Para 2026, los modelos detectan un comienzo de año favorable que posteriormente ha evolucionado hacia un régimen de reflación.

La estrategia supera a la cartera 60/40

Una vez identificado el régimen económico, JPMorgan aplicó una estrategia de inversión fija para cada escenario.

Los resultados mostraron que, en promedio, la cartera gestionada mediante el agente de inteligencia artificial logró superar a la asignación tradicional 60/40 y lo hizo con un nivel de riesgo inferior.

Esto no significa que la IA predijera correctamente todos los movimientos del mercado. Su ventaja procedía de adaptar la exposición a renta variable, crédito, bonos, materias primas y divisas según el escenario más probable.

El sistema superó al 60/40, pero su principal debilidad es que distintos modelos pueden ofrecer diagnósticos diferentes.

Los propios estrategas reconocen, no obstante, que los modelos podrían estar recordando implícitamente episodios históricos conocidos, incluso cuando los datos se presentan con retraso y sin referencias temporales.

Por ello, los resultados deben interpretarse con cautela. El ejercicio demuestra el potencial de la IA como herramienta de apoyo, pero no elimina el riesgo de sesgo retrospectivo.

¿Puede replicarlo un inversor particular?

MarketWatch intentó reproducir la metodología utilizando herramientas gratuitas, datos económicos públicos y fondos cotizados como aproximación a los principales mercados.

Los datos macroeconómicos pueden obtenerse de forma relativamente sencilla mediante la base FRED de la Reserva Federal de San Luis.
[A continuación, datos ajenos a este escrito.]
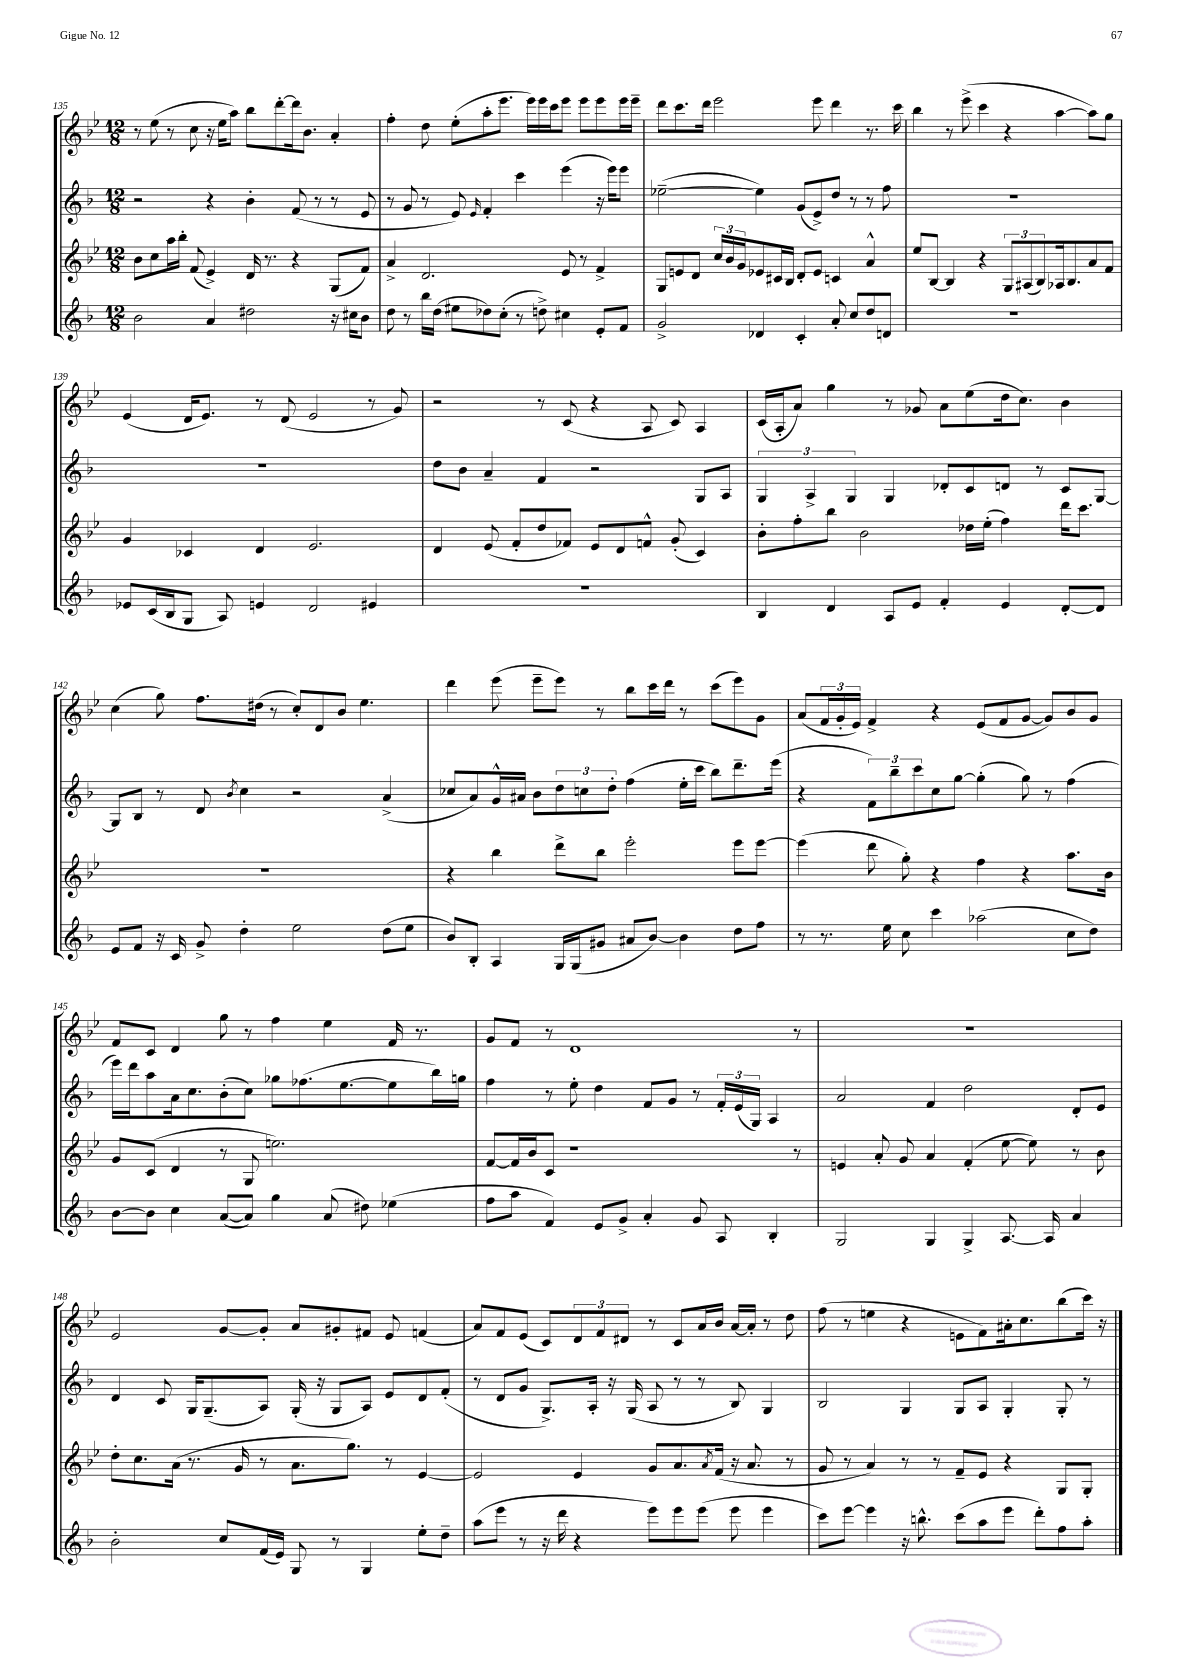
<<
\new StaffGroup <<
\new Staff = "s0" {
    \clef treble \key bes \major \numericTimeSignature \time 12/8
    r8 ees''8( r8 c''8 r16 ees''16 a''8) bes''8 d'''8~-. d'''16 bes'8. a'4-. |
    f''4-. d''8 ees''8-.( a''8-. ees'''8. ees'''16) ees'''16 c'''16 ees'''8 ees'''8 ees'''8 ees'''16 ees'''16-- |
    d'''8 c'''8. d'''16 ees'''2 ees'''8 d'''4 r8. c'''16 |
    bes''4 r8 ees'''8->( c'''4 r4 a''4~ a''8) g''8 |
    ees'4( d'16 ees'8.) r8 d'8( ees'2 r8 g'8) |
    r2 r8 c'8( r4 a8 c'8) a4 |
    c'16( a16-. a'8) g''4 r8 ges'8 a'8 ees''8( d''16 c''8.) bes'4 |
    c''4( g''8) f''8. dis''16( r8 c''8-.) d'8 bes'8 ees''4. |
    d'''4 ees'''8( ees'''8-- ees'''8) r8 bes''8 c'''16 d'''16 r8 c'''8( ees'''8) g'8 |
    a'8( \tuplet 3/2 { f'16 g'16-. ees'16) } f'4-> r4 ees'8( f'8 g'8~ g'8) bes'8 g'8 |
    f'8 c'8 d'4 g''8 r8 f''4 ees''4 f'16 r8. |
    g'8 f'8 r8 d'1 r8 |
    R1. |
    ees'2 g'8~ g'8-. a'8 gis'8-. fis'8 ees'8 f'4( |
    a'8) f'8 ees'8( c'8) \tuplet 3/2 { d'8 f'8 dis'8 } r8 c'8 a'16 bes'16 a'16~ a'16-. r8 d''8 |
    f''8( r8 e''4 r4 e'8 f'8) ais'16-. c''8. bes''8( c'''16) r16 \bar "|." |
}
\new Staff = "s1" {
    \clef treble \key f \major \numericTimeSignature \time 12/8
    r2 r4 bes'4-. f'8( r8 r8 e'8 |
    r8 g'8 r8 e'8) \grace { e'16 } f'4-. c'''4 e'''4( r16 e'''16) e'''8 |
    ees''2~--( ees''4) g'8( e'8->) d''8 r8 r8 f''8 |
    R1. |
    R1. |
    d''8 bes'8 a'4-- f'4 r2 g8 a8 |
    \tuplet 3/2 { g4 a4-> g4 } g4 des'8-. c'8 d'8 r8 c'8 g8~ |
    g8 bes8 r8 d'8 \acciaccatura { bes'8 } c''4 r2 a'4->( |
    ces''8 a'8) g'16-^ ais'16 bes'8 \tuplet 3/2 { d''8 c''8 d''8-. } f''4( e''16-. c'''16 bes''8) d'''8.-- e'''16( |
    r4 \tuplet 3/2 { f'8) bes''8-- c'''8 } c''8 g''8~ g''4-.( g''8) r8 f''4( |
    e'''16) d'''16 a''8 a'16 c''8. bes'8-.( c''8) ges''8 fes''8.( e''8.~ e''8 bes''16) g''16 |
    f''4 r8 e''8-. d''4 f'8 g'8 r8 \tuplet 3/2 { f'16-. e'16( g16) } a4 |
    a'2 f'4 d''2 d'8-. e'8 |
    d'4 c'8 g16 g8.--( a8) g16-.( r16 g8 a8) e'8 d'8 f'8-.( |
    r8 d'8 g'8 g8.->) a16-. r16 g16( a8 r8 r8 bes8) g4 |
    bes2 g4 g8 a8 g4-. g8-. r8 \bar "|." |
}
\new Staff = "s2" {
    \clef treble \key bes \major \numericTimeSignature \time 12/8
    bes'8 c''8 a''16 bes''16-. f'8( ees'4->) d'16 r8. r4 g8( f'8) |
    a'4-> d'2. ees'8 r8 f'4-> |
    g8 e'8 d'8 \tuplet 3/2 { c''16 bes'16 g'16 } ees'8 cis'16 bes16 d'8-. ees'8 c'4 a'4-^ |
    ees''8 bes8~ bes4 r4 \tuplet 3/2 { g8 ais8( bes8) } aes16 bes8. a'8 f'8 |
    g'4 ces'4 d'4 ees'2. |
    d'4 ees'8( f'8-. d''8 fes'8) ees'8 d'8 f'8-^ g'8-.( c'4) |
    bes'8-. f''8-. bes''8 bes'2 des''16 ees''16-.( f''4) d'''16 c'''8. |
    R1. |
    r4 bes''4 d'''8-> bes''8 ees'''2-. ees'''8 ees'''8~ |
    ees'''4( d'''8 g''8-.) r4 f''4 r4 a''8. bes'16 |
    g'8 c'8( d'4 r8 g8 e''2.) |
    f'8~ f'16 bes'16 c'8 r1 r8 |
    e'4 a'8-. g'8 a'4 f'4-.( ees''8~ ees''8) r8 bes'8 |
    d''8-. c''8. a'16( r8. g'16 r8 a'8. g''8.) r8 ees'4~ |
    ees'2 ees'4 g'8 a'8. \acciaccatura { a'8 } f'16( r16 a'8. r8 |
    g'8 r8 a'4) r8 r8 f'8-- ees'8 r4 g8 g8-. \bar "|." |
}
\new Staff = "s3" {
    \clef treble \key f \major \numericTimeSignature \time 12/8
    bes'2 a'4 dis''2 r16 cis''16 bes'8 |
    d''8 r8 bes''16 d''16( eis''8 des''8) c''8-.( r8 d''8->) cis''4 e'8-. f'8 |
    g'2-> des'4 c'4-. a'8-. c''8 d''8 d'8 |
    R1. |
    ees'8 c'16( bes16 g8 a8) e'4 d'2 eis'4 |
    R1. |
    bes4 d'4 a8 e'8 f'4-. e'4 d'8~-. d'8 |
    e'8 f'8 r16 c'16 g'8-> d''4-. e''2 d''8( e''8 |
    bes'8) bes8-. a4 g16 g16( gis'8 ais'8 bes'8~) bes'4 d''8 f''8 |
    r8 r8. e''16 c''8 c'''4 aes''2( c''8 d''8) |
    bes'8~ bes'8 c''4 a'8~( a'8) g''4 a'8( dis''8) ees''4( |
    f''8 a''8 f'4) e'8 g'8-> a'4-. g'8 a8 bes4-. |
    g2 g4 g4-> a8.~ a16 a'4 |
    bes'2-. c''8 f'16( e'16) g8 r8 g4 e''8-. d''8-- |
    a''8( e'''8 r8 r16 d'''16 r4 e'''8) e'''8 e'''8( e'''8 e'''4 |
    c'''8) e'''8~ e'''4 r16 b''8.-^ c'''8( a''8 e'''8 d'''8-.) f''8 a''8-. \bar "|." |
}
>>
>>
\layout { \context { \Score currentBarNumber = #135 } }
Para representar los mercados, se utilizaron ETF de bonos del Tesoro a corto y largo plazo, dólar, materias primas, crédito corporativo de alta calidad, deuda de alto rendimiento y el índice de volatilidad VIX.

La conclusión fue que un inversor particular puede construir una versión básica del sistema, especialmente si primero recopila los datos y después los introduce en un modelo de inteligencia artificial siguiendo instrucciones claras.

El problema es que la calidad del resultado dependerá del modelo elegido, de la selección de variables, del periodo analizado y de la forma en que se formule la consulta.

Los modelos coinciden en la reflación

Las pruebas realizadas por MarketWatch mostraron una coincidencia general entre los principales asistentes de inteligencia artificial.

ChatGPT asignó una probabilidad del 43% a un régimen de reflación durante el próximo mes y del 31% a un escenario intermedio, con un nivel de confianza estimado del 73%.

Claude elevó la probabilidad de reflación al 60%, aunque situó la estanflación como segunda alternativa con un 19%. Grok y Gemini también se inclinaron por un entorno reflacionista.

Las pruebas efectuadas por JPMorgan a finales de junio llegaron a una conclusión similar: todos los modelos favorecían la reflación como escenario dominante.

Esta lectura sugiere una preferencia por la renta variable y los activos cíclicos, aunque persisten diferencias sobre el peso que debería asignarse a los bonos públicos y al crédito corporativo.

Una herramienta útil, pero no un piloto automático

JPMorgan insiste en que los inversores no deberían seguir de forma automática las recomendaciones generadas por un modelo de inteligencia artificial.

La utilidad del sistema reside en ordenar información compleja, asignar probabilidades a distintos escenarios y ayudar a adaptar una cartera al entorno macroeconómico.

Sin embargo, los modelos pueden discrepar, cambiar de opinión ante pequeñas variaciones en los datos y generar una falsa sensación de precisión.

La principal lección no es que la IA pueda sustituir al inversor, sino que puede convertirse en una herramienta eficaz para estructurar decisiones, siempre que sus conclusiones se contrasten con datos, criterio humano y una gestión disciplinada del riesgo.